Statute of Limitations
A motion under section 2255 must be filed within one year of the conviction becoming final. 28 U.S.C. § 2255(f)(1). When the grounds for the claim are not known until later, the defendant has one year from "the date on which the facts supporting the claim or claims presented could have been discovered through the exercise of due diligence." 28 U.S.C. § 2255(f)(4).
This is not a new claim. It is essentially the same claim the defendant raised in his motion to dismiss the indictment at No. 04-153. In that earlier motion, he argued that the search warrant was obtained by "dishonest government witnesses." The evidence he now points to as "new" is the federal indictment of one of those "dishonest government witnesses."
Hall first made his claim that the warrant was obtained by false statements in 2005 when he filed his motion to dismiss the indictment in the earlier case.
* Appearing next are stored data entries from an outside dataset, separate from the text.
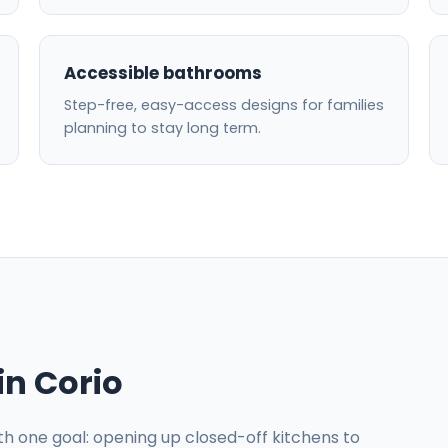
Accessible bathrooms
Step-free, easy-access designs for families
planning to stay long term.
in Corio
ith one goal: opening up closed-off kitchens to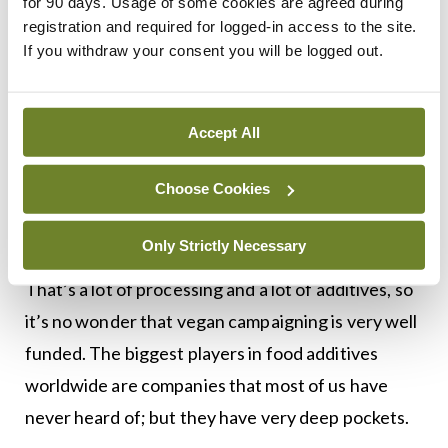
then that consumption of ultra-processed food
for 90 days. Usage of some cookies are agreed during
registration and required for logged-in access to the site.
has been long associated with unhealthy BMIs.
If you withdraw your consent you will be logged out.
No doubt many vegans are genuinely concerned
about saving the planet. There is no doubt, either,
Accept All
that there’s a lot of money involved; it has been
estimated that the market for vegan food will be
Choose Cookies
worth over $24 billion within five years. Vegan
‘cheese’ alone will be worth €4 billion by then.
Only Strictly Necessary
That’s a lot of processing and a lot of additives, so
it’s no wonder that vegan campaigning is very well
funded. The biggest players in food additives
worldwide are companies that most of us have
never heard of; but they have very deep pockets.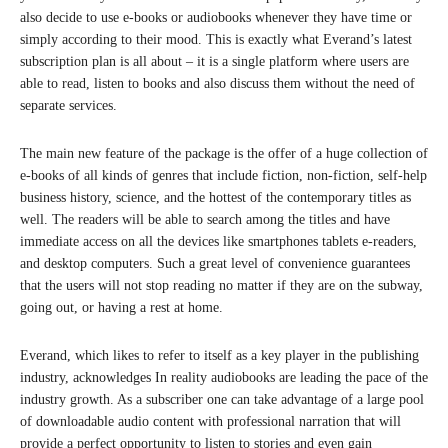
also decide to use e-books or audiobooks whenever they have time or
simply according to their mood. This is exactly what Everand’s latest
subscription plan is all about – it is a single platform where users are
able to read, listen to books and also discuss them without the need of
separate services.
The main new feature of the package is the offer of a huge collection of
e-books of all kinds of genres that include fiction, non-fiction, self-help
business history, science, and the hottest of the contemporary titles as
well. The readers will be able to search among the titles and have
immediate access on all the devices like smartphones tablets e-readers,
and desktop computers. Such a great level of convenience guarantees
that the users will not stop reading no matter if they are on the subway,
going out, or having a rest at home.
Everand, which likes to refer to itself as a key player in the publishing
industry, acknowledges In reality audiobooks are leading the pace of the
industry growth. As a subscriber one can take advantage of a large pool
of downloadable audio content with professional narration that will
provide a perfect opportunity to listen to stories and even gain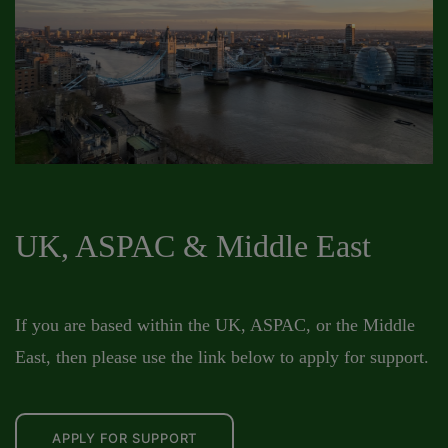
UK, ASPAC & Middle East
If you are based within the UK, ASPAC, or the Middle
East, then please use the link below to apply for support.
APPLY FOR SUPPORT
The indictment was well-publicized. The additional evidence he now relies upon was widely known through the media when the officer's indictment was unsealed on July 30, 2014. Yet, he did not file his motion until April 11, 2016, almost twenty months after he knew or should have known of the "new evidence" he seeks to raise.
Conclusion
The defendant's appellate waiver was knowing and voluntary. Enforcing it will not work a miscarriage of justice. Even if the waiver were invalid, his § 2255 motion is untimely. Therefore, the defendant's motion will be denied.